January 2, 2026
Bug or bust? Kernel kerfuffle
Linux kernel security work
Fix fast, say nothing: commenters cry “immature,” dream of unhackable OS, roast the UK
TLDR: Linux’s security team says they quietly fix issues fast via plain-text emails and don’t handle CVE IDs, sparking a backlash over transparency and priorities. Commenters split between calling the stance immature, dreaming of a perfectly secure system, and debating basics like HTTPS—proving security culture is the real battleground.
The Linux kernel’s security team just spelled out their playbook: fix reported bugs fast, push patches publicly, make no announcements, and email them in plain text only. CVEs (the industry’s ID numbers for security flaws) come from a different volunteer crew—so don’t email the security inbox asking for one. And encryption? They say it breaks the workflow. Cue the drama.
The loudest reaction: critics argue the kernel treats security bugs like normal bugs—and that’s “immature.” One top comment slammed the approach as out of step with the wider industry, saying a lot of pain could’ve been avoided if Linux took security issues more seriously from the start. On the flip side, dreamers surfaced: one commenter fantasized about a 100% secure operating system, wondering if formal proofs or safer languages could finally make “hack-proof” a thing.
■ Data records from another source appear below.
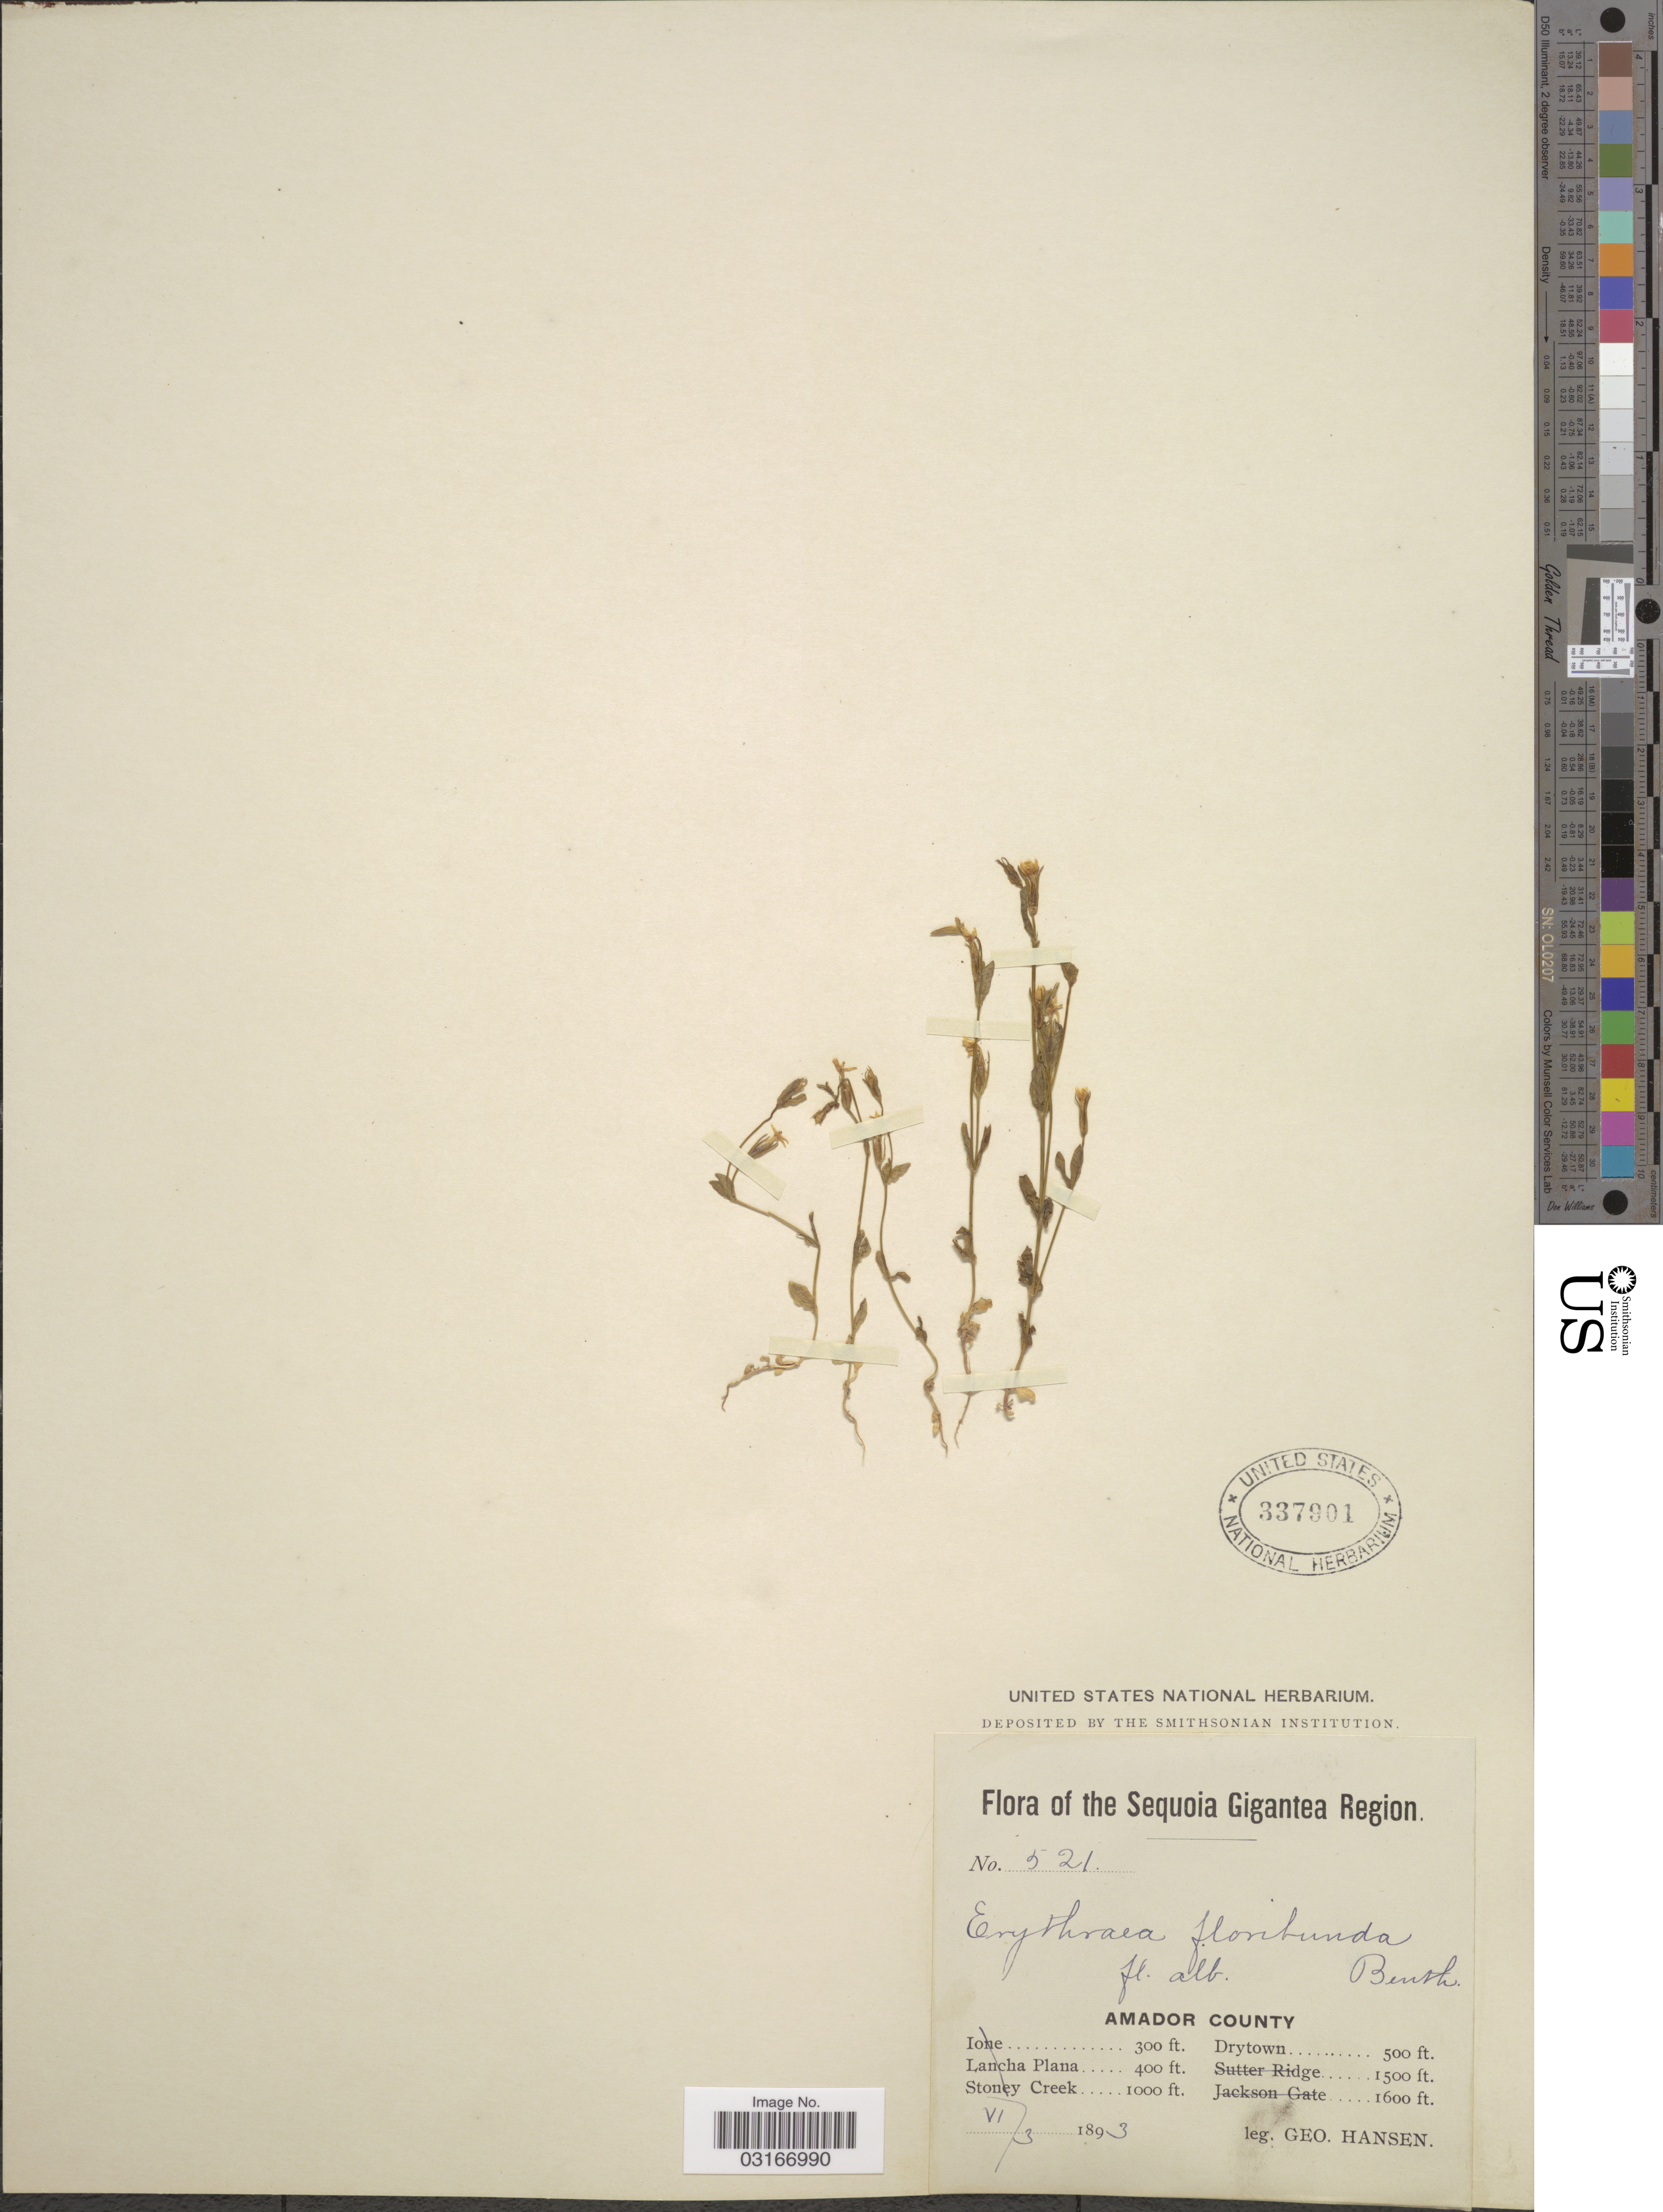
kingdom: Plantae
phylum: Tracheophyta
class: Magnoliopsida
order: Gentianales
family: Gentianaceae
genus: Centaurium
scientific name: Centaurium muehlenbergii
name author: (Griseb.) W. Wight ex Piper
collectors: G. Hansen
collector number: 521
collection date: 1893-06-03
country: United States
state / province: California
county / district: Amador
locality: Sequoia Gigantea Region, Amador County, Drytown.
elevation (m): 152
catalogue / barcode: US 337901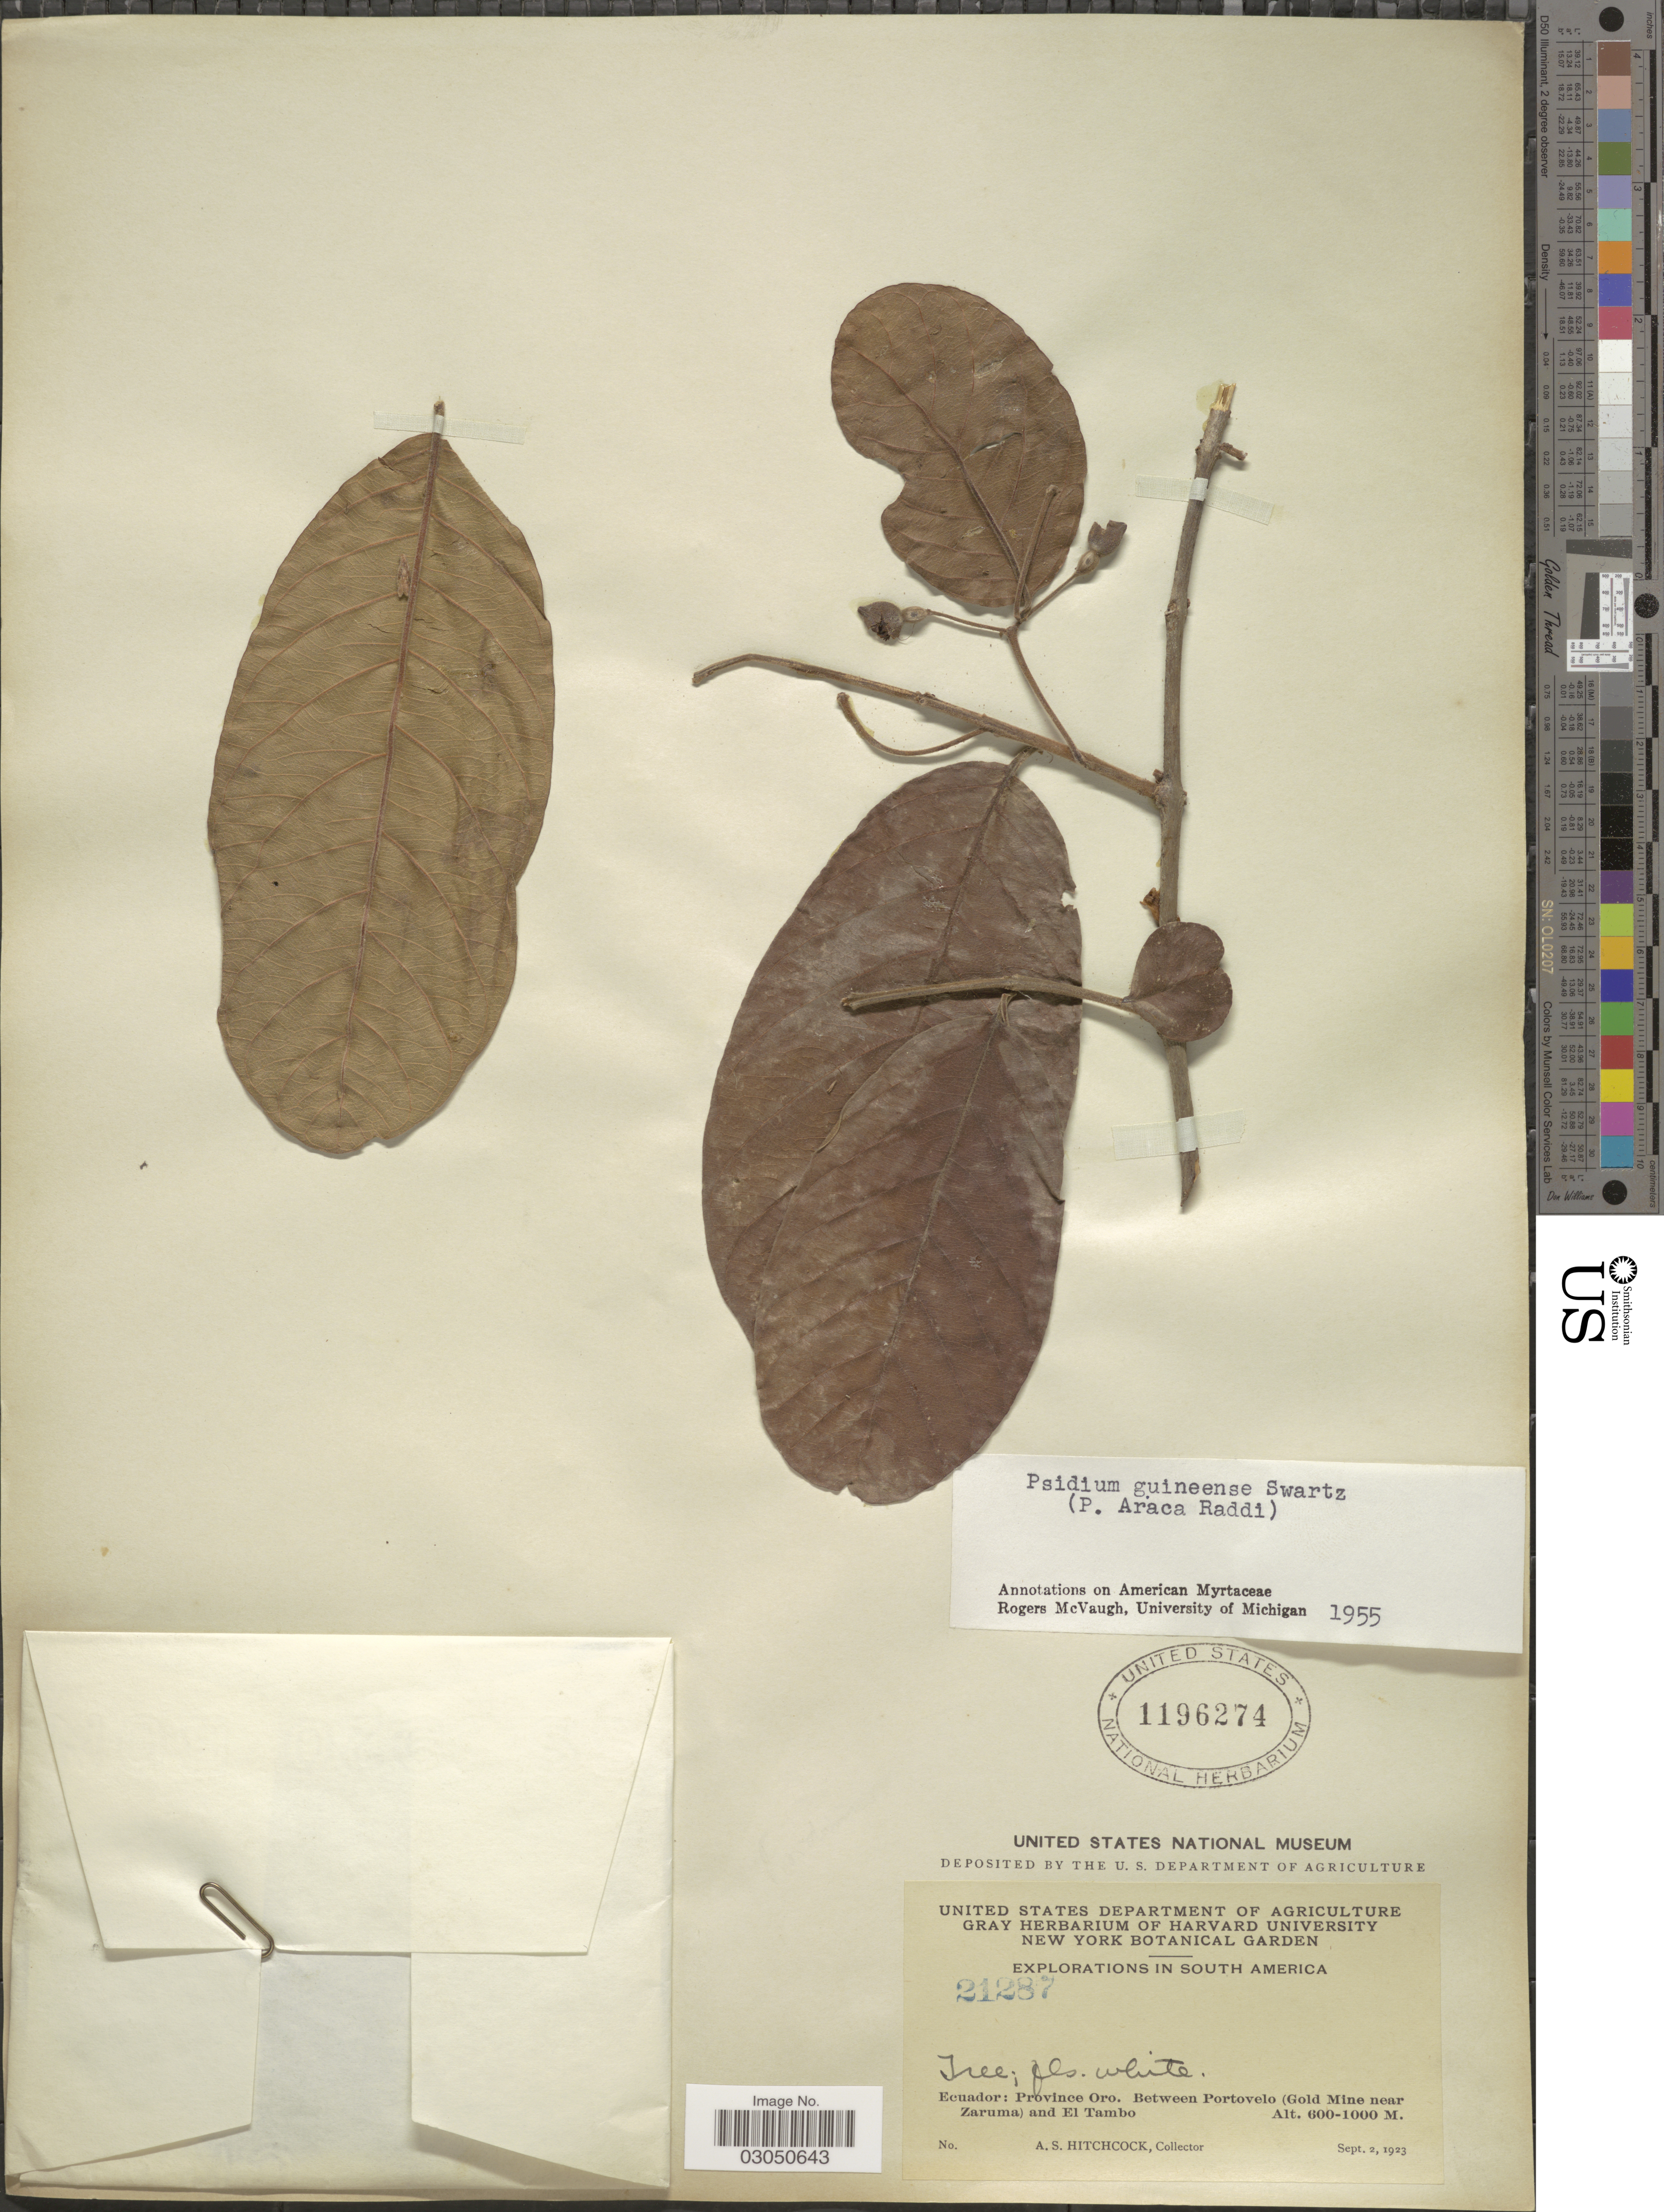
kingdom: Plantae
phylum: Tracheophyta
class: Magnoliopsida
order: Myrtales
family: Myrtaceae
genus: Psidium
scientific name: Psidium guineense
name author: Sw.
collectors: A. S. Hitchcock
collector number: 21287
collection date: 1923-09-02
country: Ecuador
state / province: El Oro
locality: Between Portovelo (Gold Mine near Zaruma) and El Tambo.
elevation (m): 600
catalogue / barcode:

Then came the sideshow: someone asked why the project’s info pages aren’t using HTTPS, igniting a mini-lecture on “it’s just static content” vs “security hygiene matters.” And when the post cheekily called out the UK government’s encryption policies—“this means you”—the thread replied with a collective “LOL,” turning a dry policy gripe into a meme. Bottom line: Linux says “fix fast, keep calm”; commenters say “show receipts—and lock it all down.”
Key Points
- •The Linux kernel security team focuses on fixing reported security issues quickly and merging fixes into public trees without announcements.
- •The security team and the CVE team are distinct groups of individuals acting independently, not tied to any company.
- •Bug reports must be sent via plain text email to the kernel security address; HTML, binary attachments, markdown, and encryption are discouraged or not supported.
- •The team is reactive, while proactive hardening is handled by the Kernel Self-Protection Project; members keep discussions confidential until resolution.
- •Subsystem maintainers are pulled into email threads for domain expertise, and may join the security alias if recurring issues occur; this approach aligns with EU CRA response-time expectations.